It's just not that simple!16 Aug 2018 15:22
Some of the chatter relating to the likely outcome of ST2 financing is guilty of gravely underestimating the complexity and risk inherent in such an exercise.
What we KNOW is that the sum involved is ~$3m, the present SXX market cap is ~$2.1 billion so SXX want to raise ~150% of their MC.
To do that is extremely uncommon, no matter the extreme expressed confidence of CF.
We KNOW that the target interest rate for the package is 6-7% but we also KNOW that interest rates are rising and will, in all probability , be much higher than now, during the life of the loans.
We KNOW that the likely currency for the loans and certainly for the product will be $ and that many of the mining costs will be in £ or euros and we don't KNOW where exchange rates will go.
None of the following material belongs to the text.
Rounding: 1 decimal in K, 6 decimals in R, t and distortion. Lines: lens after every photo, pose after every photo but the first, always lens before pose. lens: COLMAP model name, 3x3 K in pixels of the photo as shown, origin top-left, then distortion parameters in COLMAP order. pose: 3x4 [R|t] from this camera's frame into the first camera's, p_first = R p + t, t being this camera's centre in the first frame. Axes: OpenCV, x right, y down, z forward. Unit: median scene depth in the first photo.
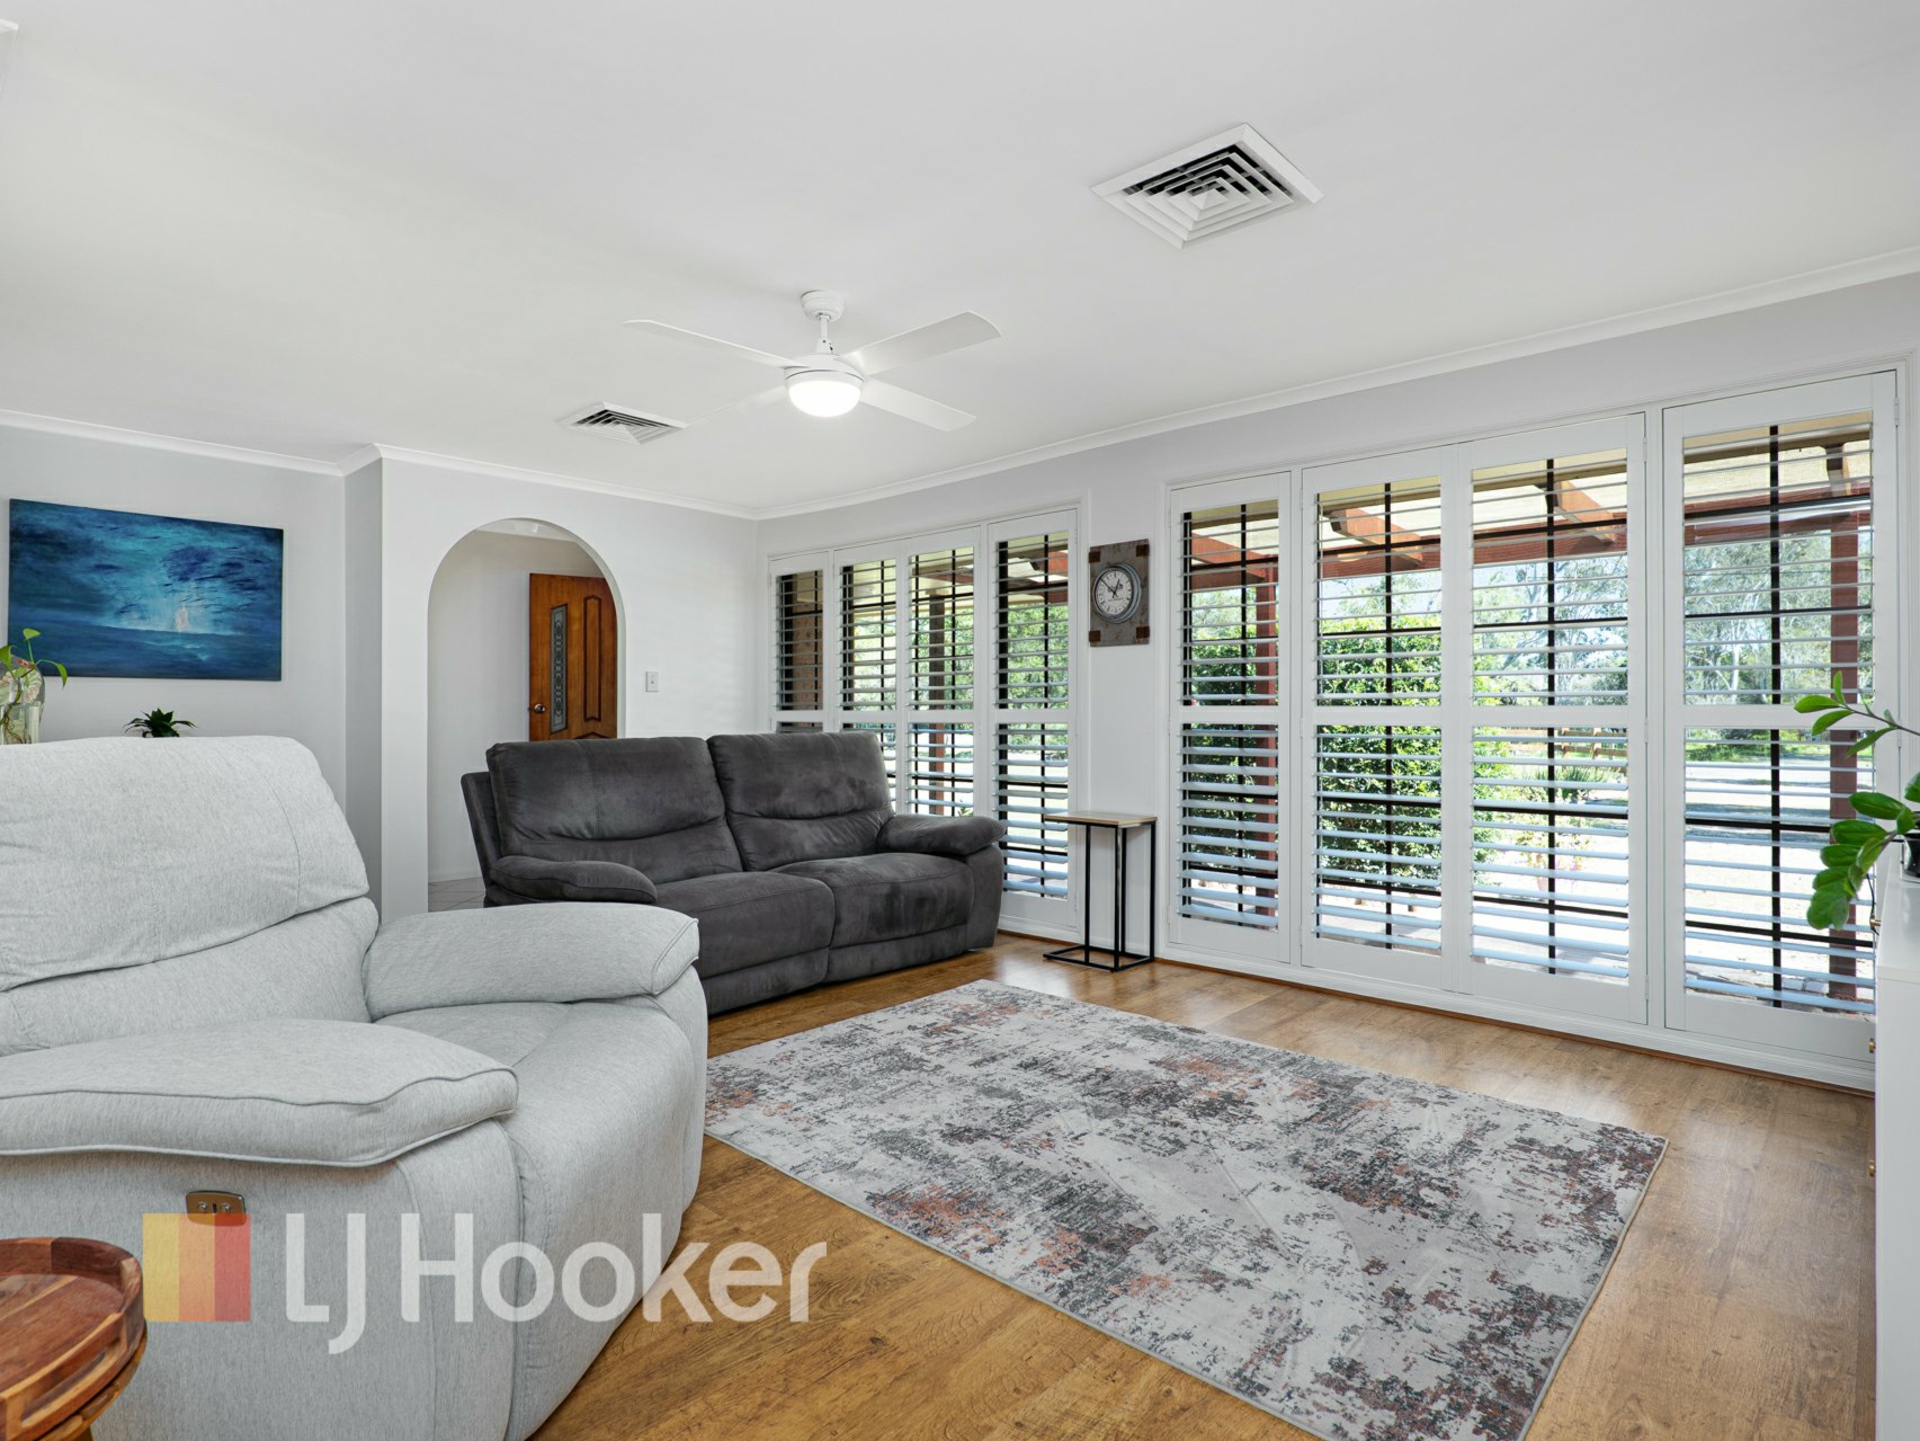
lens RADIAL K [[1027.8, 0, 960.0], [0, 1027.8, 720.5], [0, 0, 1]] dist [-0.028936, 0.000146]
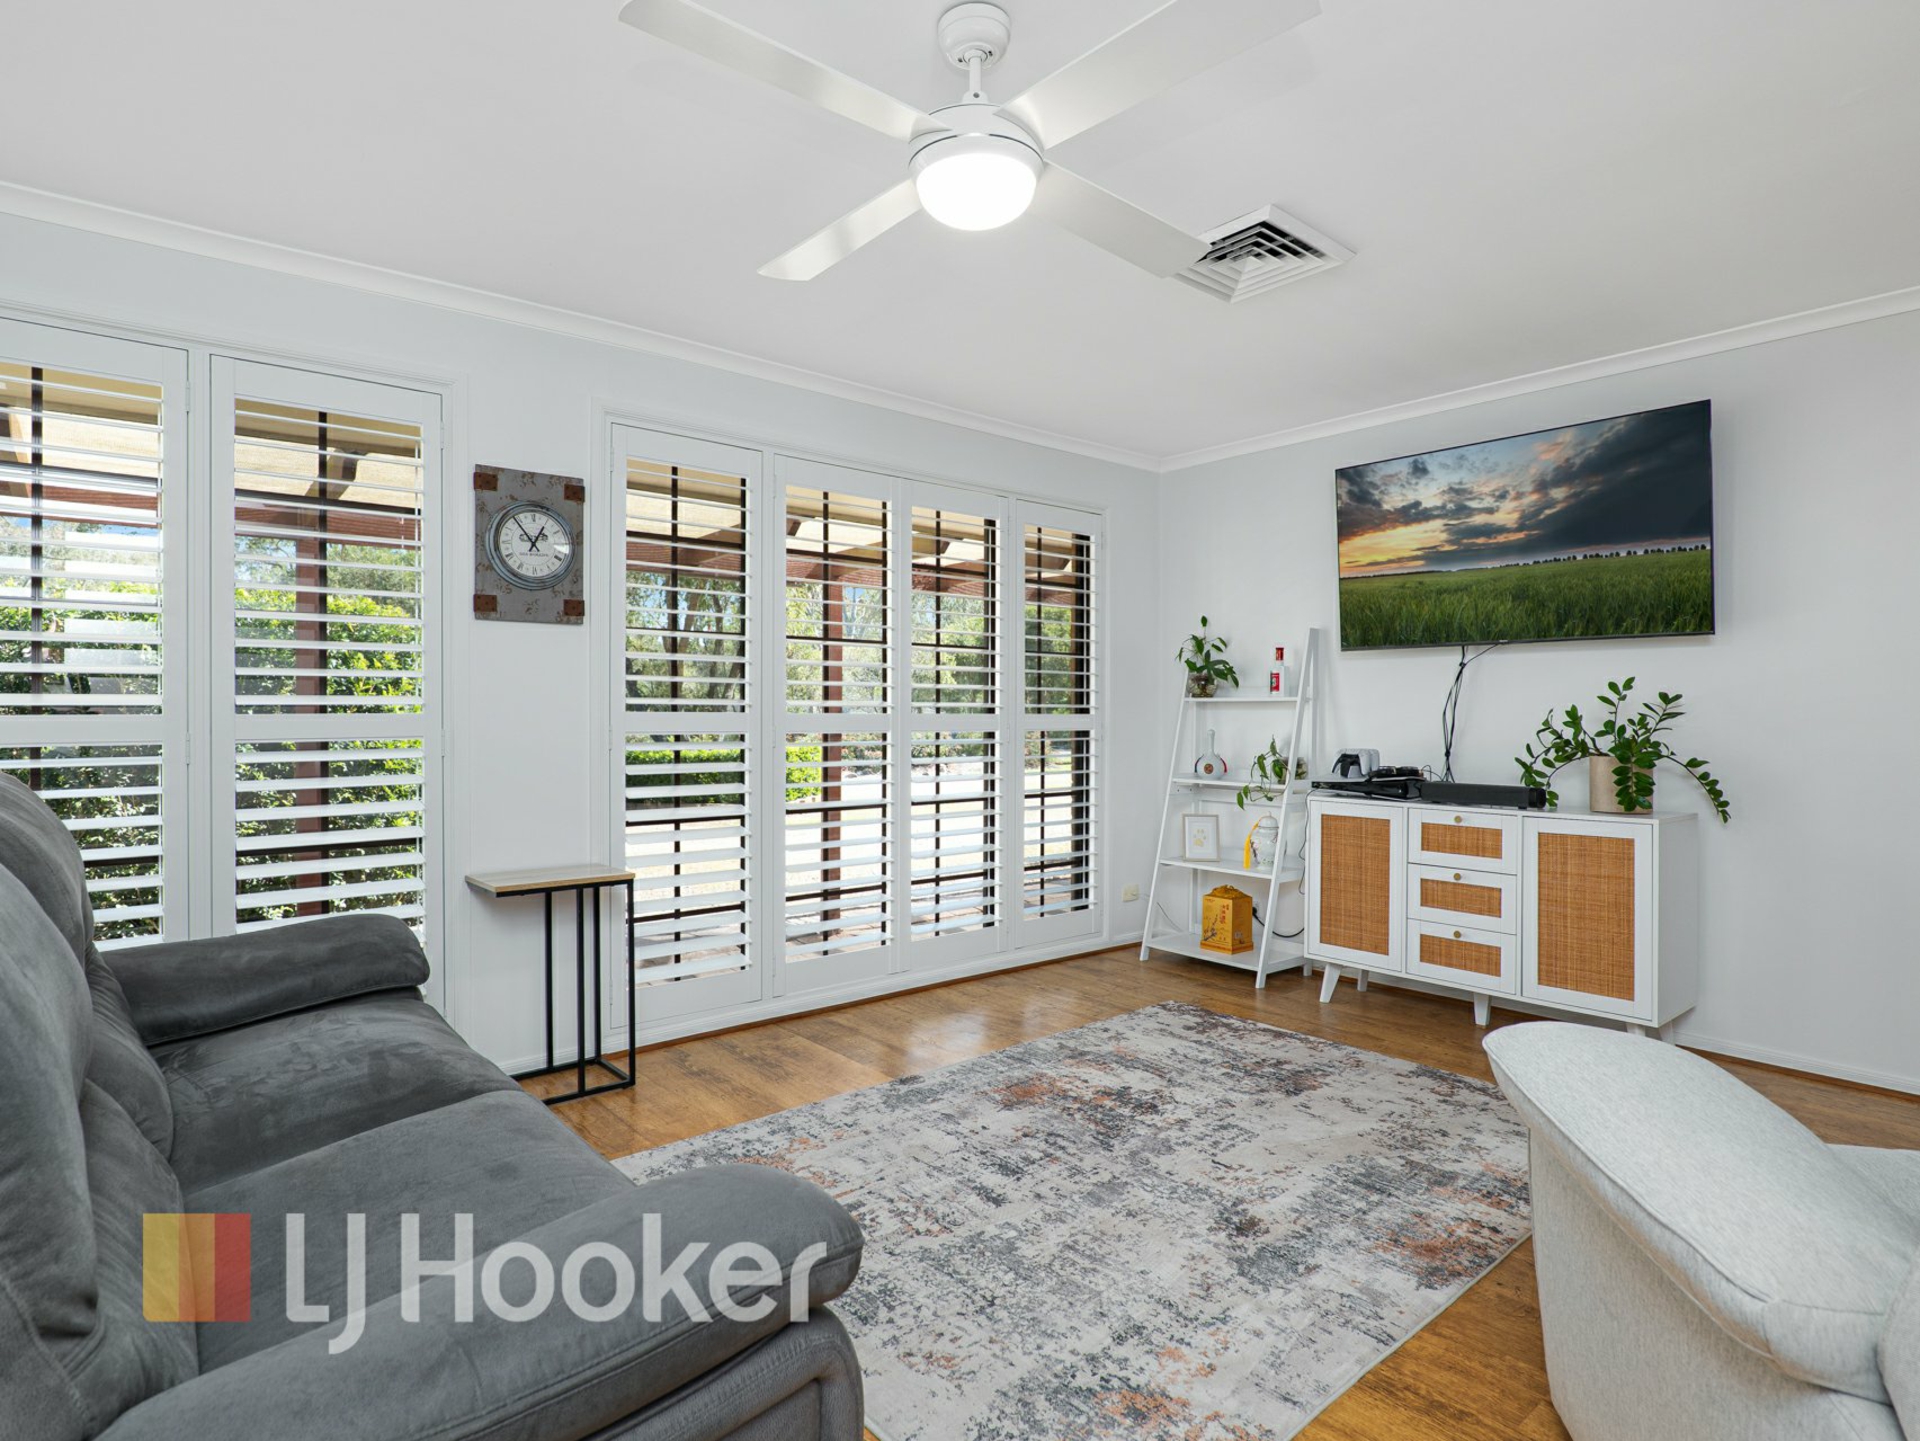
lens RADIAL K [[1027.8, 0, 960.0], [0, 1027.8, 720.5], [0, 0, 1]] dist [-0.028936, 0.000146]
pose [[0.112524, -0.004199, 0.993640, -0.767308], [0.006334, 0.999974, 0.003509, -0.013449], [-0.993629, 0.005898, 0.112547, 1.011942]]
But it is reasonable to hazard a guess that "cable" will move against Sterling in the future.
So lets play bankers- SXX want loans/ "guaranteed "bonds at 6-7%. I can offer them that , and , all being well, collect my interest, steadily (but possibly against rising inflation and money rates).When interest rates rise bonds fall, so I bear a risk in that if I want to trade my bonds to exit the deal , they may have fallen in value.
BUT I could , for example, offset that risk by demanding either a convertible bond where the hoped for SP rise would bring me a capital gain to offset my risk, or demand a generous placing of SXX shares at a substantial discount to the present price, giving me a (potentially profitable) stake in the company at a cost only to existing shareholders.
I have not really got time to develop my theme further at the moment, but hope to have demonstrated that almost all of the high cards are in the hands of the bankers and it's a game where bluffing just doesn't work.